Prensky, somewhat incredulous at academia’s critical response to the Digital Native, recently claimed he intended his signature concept to be used only as a metaphor (see this book for details). As I implied in my previous post, it is not an empirically verifiable concept; however this hasn’t prevented its academic investigation.

The research addressing the Digital Native, to enable a testable hypothesis, has constructed the concept of ‘savvy’. Hargittai, a high profile critic of the Digital Native in the USA for example says:

Assumptions prevail about young people’s inherent savvy with information and communication technologies (ICTs) ” (Hargittai 2010, p93)

Her intention is an “empirical test of assumptions about the supposed inherent savvy of the so-called ‘‘digital natives.’’ (Hargittai 2010, p93)

While popular rhetoric would have us believe that young users are generally savvy with digital media…” (Hargittai 2010, p108)

Bennett & Maton (2010, p321), Cheong (2008, p771), Brouwer (2003, p20) among others also use the word “savvy” as an iconic representation of their difficulty with the Digital Native. Yet, Prensky himself never mentions savvy. In fact, if we understand savvy to be synonymous with critical thinking, Tapscott, one of Prensky’s acolytes, says his Net Generation is not savvy. The problem is the word savvy has many cultural connotations and these authors above never explicitly define it. “Savvy” becomes a contrived entry point into the problematisation of youth online without ever being fully explained or justified.
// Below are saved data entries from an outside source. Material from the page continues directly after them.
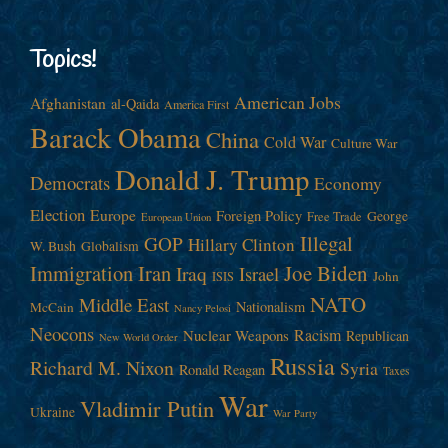
Topics!
American Jobs
Afghanistan
al-Qaida
America First
Barack Obama
China
Cold War
Culture War
Donald J. Trump
Democrats
Economy
Election
Europe
Foreign Policy
George
Free Trade
European Union
Illegal
GOP
Hillary Clinton
W. Bush
Globalism
Immigration
Iran
Joe Biden
Iraq
Israel
John
ISIS
NATO
Middle East
Nationalism
McCain
Nancy Pelosi
Neocons
Racism
Nuclear Weapons
Republican
New World Order
Russia
Richard M. Nixon
Syria
Ronald Reagan
Taxes
War
Vladimir Putin
Ukraine
War Party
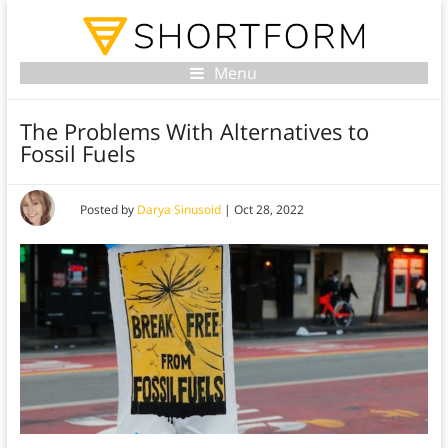
Menu
The Problems With Alternatives to
Fossil Fuels
Posted by
Darya Sinusoid
|
Oct 28, 2022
I understand this then as another skirmish in the Foucauldian struggle for the truth. Foucault’s concern was not with the practice of science but the way it is interpreted and deployed. From his perspective, the language used by the scientific community is discursive. The use of technical language to describe young people’s relationship with technology sets out an ‘epistemological space’ for social scientists – it is a space where scientists are equipped to know best. In other words, knowledge is produced, that is, constructed, through disciplines, which are themselves institutionally grounded bodies of discourse that constitute what can become objects of knowledge and who has authority to speak about them (Foucault, 1980).

The Digital Native is a non-scientific term that has crept into spaces the academy should or wants to occupy in our culture. The Digital Native is not an officially sanctioned object of knowledge; it has duly been denounced within scientific discourse. The academy’s reaction to it is a slap-down putting Prensky and his pseudoscience in his place however, in doing so, the deployment of words such as “savvy” can create more problems than they solve – Huw Davies

References

Bennett, S., & Maton, K. (2010). Beyond the “digital natives” debate: Towards a more nuanced understanding of students’ technology experiences. Journal of Computer Assisted Learning, 26(5), 321–331. doi:10.1111/j.1365-2729.2010.00360.x

Brouwer, S. (2006). They might be gurus. Teacher Librarian, 34(1), 18–26.

Cheong, P. H. (2008). The young and techless? Internet use and problem solving behaviors among young adults in Singapore. New Media and Society, 10 (5), 5(10), 771–791.

Hargittai. (2010). Digital Na(t)ives? Variation in internet skills and uses among members of the “Net Generation”. Sociological Inquiry, 80(1), 92–113.